Could you repeat every line below exactly, skipping the images?

__EXERCISE MATERIAL__.
☆ ☆ ☆ ☆ ☆ ☆ ☆

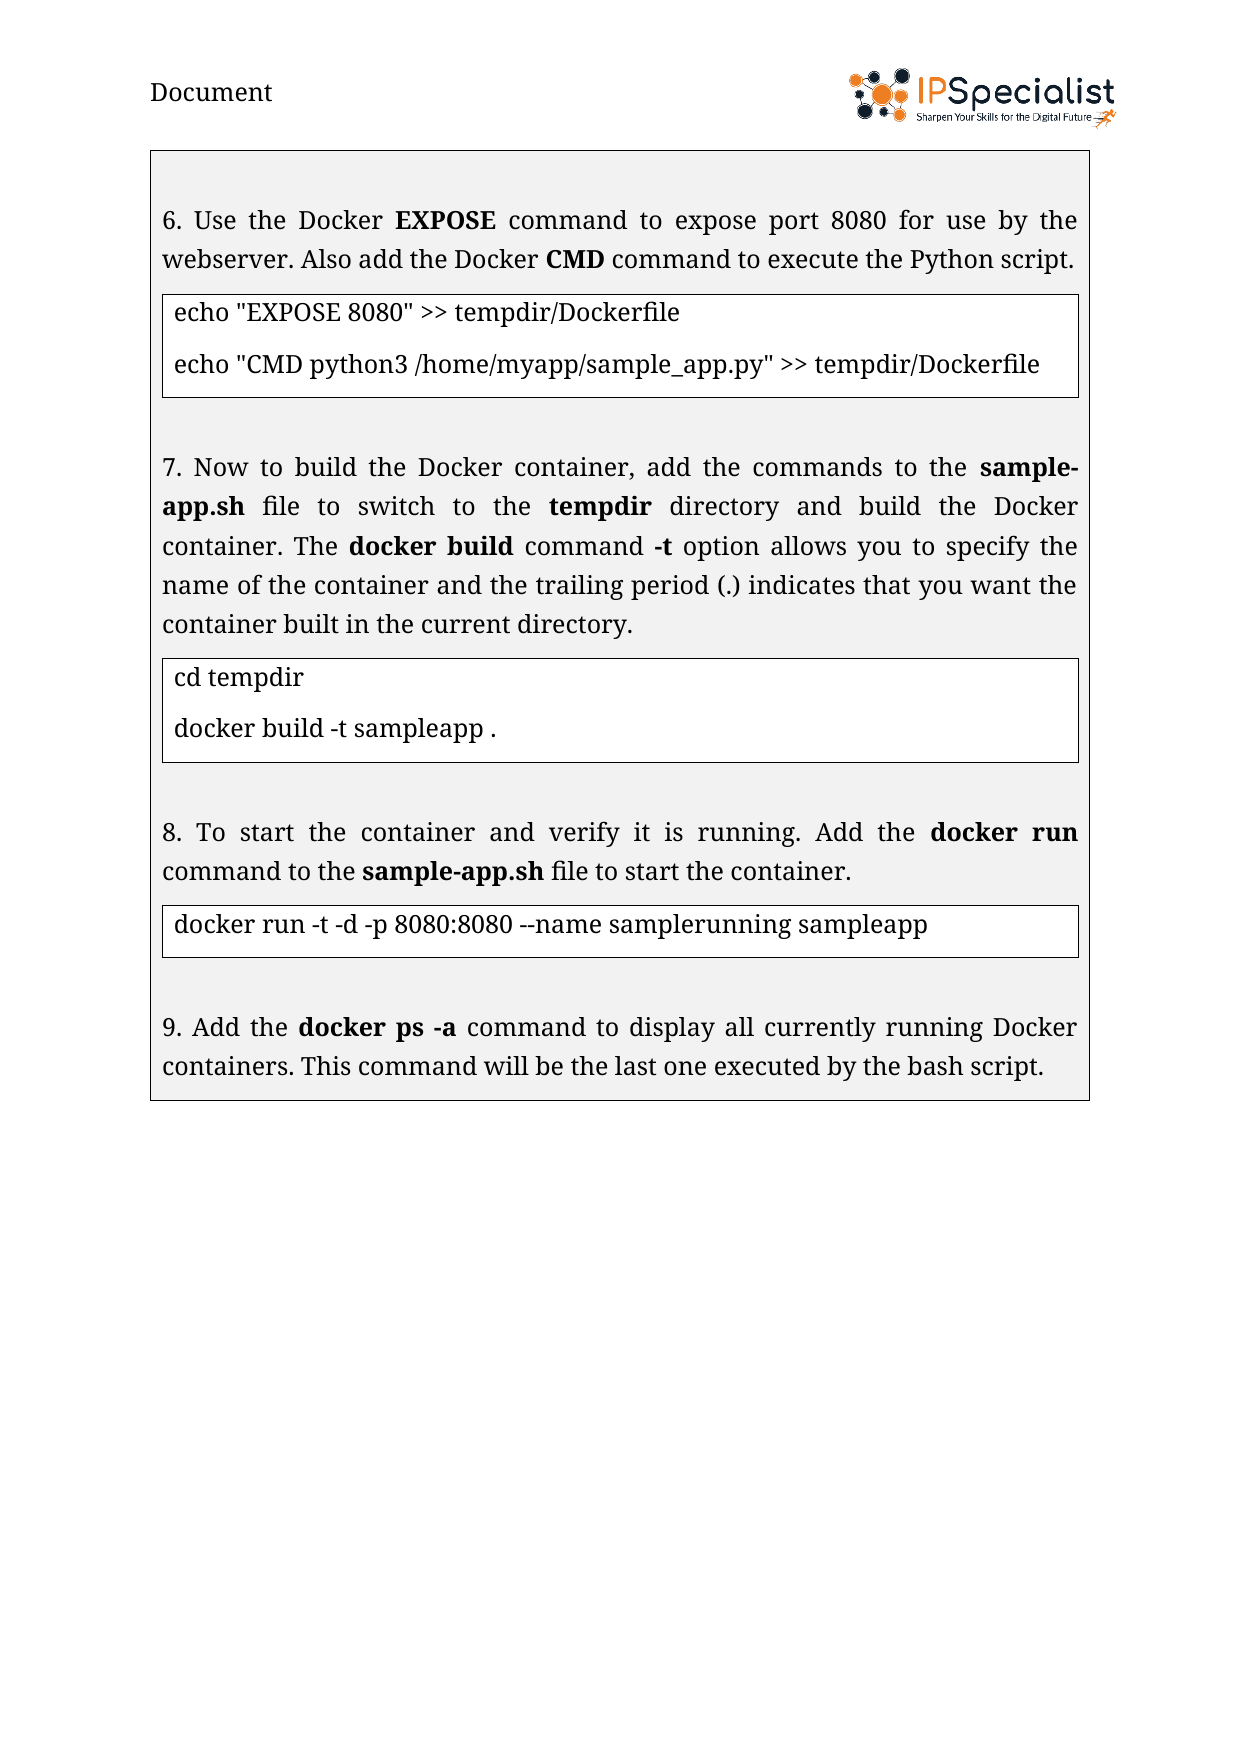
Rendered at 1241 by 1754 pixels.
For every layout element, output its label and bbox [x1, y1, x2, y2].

picture [843, 54, 1121, 136]
table_header [151, 151, 1089, 1100]
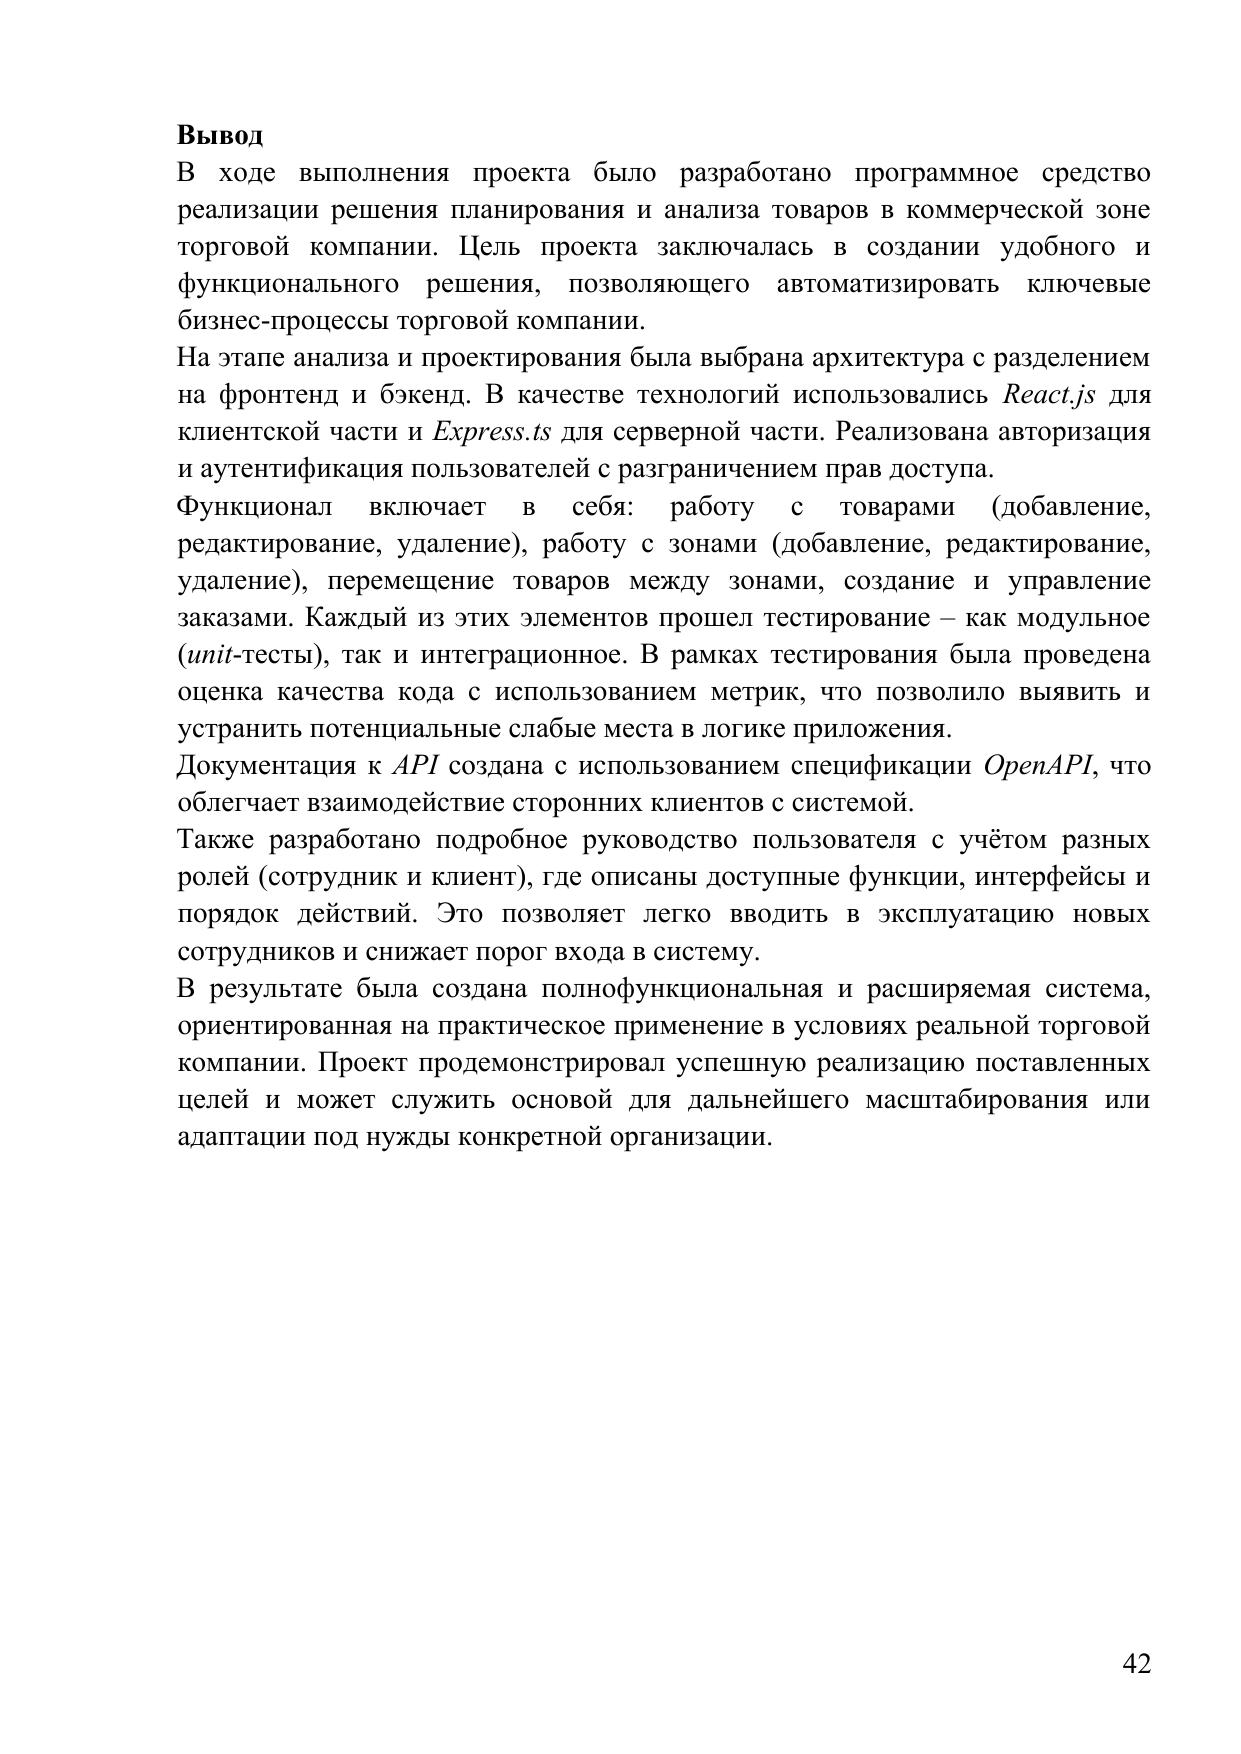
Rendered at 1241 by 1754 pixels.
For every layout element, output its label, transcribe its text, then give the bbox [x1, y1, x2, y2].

text На этапе анализа и проектирования была выбрана архитектура с разделением на фронтенд и бэкенд. В качестве технологий использовались React.js для клиентской части и Express.ts для серверной части. Реализована авторизация и аутентификация пользователей с разграничением прав доступа. [176, 341, 1152, 484]
text В результате была создана полнофункциональная и расширяемая система, ориентированная на практическое применение в условиях реальной торговой компании. Проект продемонстрировал успешную реализацию поставленных целей и может служить основой для дальнейшего масштабирования или адаптации под нужды конкретной организации. [176, 971, 1152, 1152]
text Документация к API создана с использованием спецификации OpenAPI, что облегчает взаимодействие сторонних клиентов с системой. [176, 748, 1152, 818]
text Также разработано подробное руководство пользователя с учётом разных ролей (сотрудник и клиент), где описаны доступные функции, интерфейсы и порядок действий. Это позволяет легко вводить в эксплуатацию новых сотрудников и снижает порог входа в систему. [176, 823, 1152, 966]
text Вывод [176, 118, 1152, 150]
text В ходе выполнения проекта было разработано программное средство реализации решения планирования и анализа товаров в коммерческой зоне торговой компании. Цель проекта заключалась в создании удобного и функционального решения, позволяющего автоматизировать ключевые бизнес-процессы торговой компании. [176, 155, 1152, 336]
text Функционал включает в себя: работу с товарами (добавление, редактирование, удаление), работу с зонами (добавление, редактирование, удаление), перемещение товаров между зонами, создание и управление заказами. Каждый из этих элементов прошел тестирование – как модульное (unit-тесты), так и интеграционное. В рамках тестирования была проведена оценка качества кода с использованием метрик, что позволило выявить и устранить потенциальные слабые места в логике приложения. [176, 489, 1152, 744]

☆ ☆ ☆ ☆ ☆ ☆ ☆

__EXERCISE RESULT__.
Rendered at 1241 by 1754 pixels.
For every layout element, output its label and bbox [x1, y1, x2, y2].

picture [843, 54, 1121, 136]
table_header [151, 151, 1089, 1100]
Rendered at 1241 by 1754 pixels.
For every layout element, output its label, transcribe its text, then give the bbox [x1, y1, x2, y2].

text На этапе анализа и проектирования была выбрана архитектура с разделением на фронтенд и бэкенд. В качестве технологий использовались React.js для клиентской части и Express.ts для серверной части. Реализована авторизация и аутентификация пользователей с разграничением прав доступа. [176, 341, 1152, 484]
text В результате была создана полнофункциональная и расширяемая система, ориентированная на практическое применение в условиях реальной торговой компании. Проект продемонстрировал успешную реализацию поставленных целей и может служить основой для дальнейшего масштабирования или адаптации под нужды конкретной организации. [176, 971, 1152, 1152]
text Документация к API создана с использованием спецификации OpenAPI, что облегчает взаимодействие сторонних клиентов с системой. [176, 748, 1152, 818]
text Также разработано подробное руководство пользователя с учётом разных ролей (сотрудник и клиент), где описаны доступные функции, интерфейсы и порядок действий. Это позволяет легко вводить в эксплуатацию новых сотрудников и снижает порог входа в систему. [176, 823, 1152, 966]
text Вывод [176, 118, 1152, 150]
text В ходе выполнения проекта было разработано программное средство реализации решения планирования и анализа товаров в коммерческой зоне торговой компании. Цель проекта заключалась в создании удобного и функционального решения, позволяющего автоматизировать ключевые бизнес-процессы торговой компании. [176, 155, 1152, 336]
text Функционал включает в себя: работу с товарами (добавление, редактирование, удаление), работу с зонами (добавление, редактирование, удаление), перемещение товаров между зонами, создание и управление заказами. Каждый из этих элементов прошел тестирование – как модульное (unit-тесты), так и интеграционное. В рамках тестирования была проведена оценка качества кода с использованием метрик, что позволило выявить и устранить потенциальные слабые места в логике приложения. [176, 489, 1152, 744]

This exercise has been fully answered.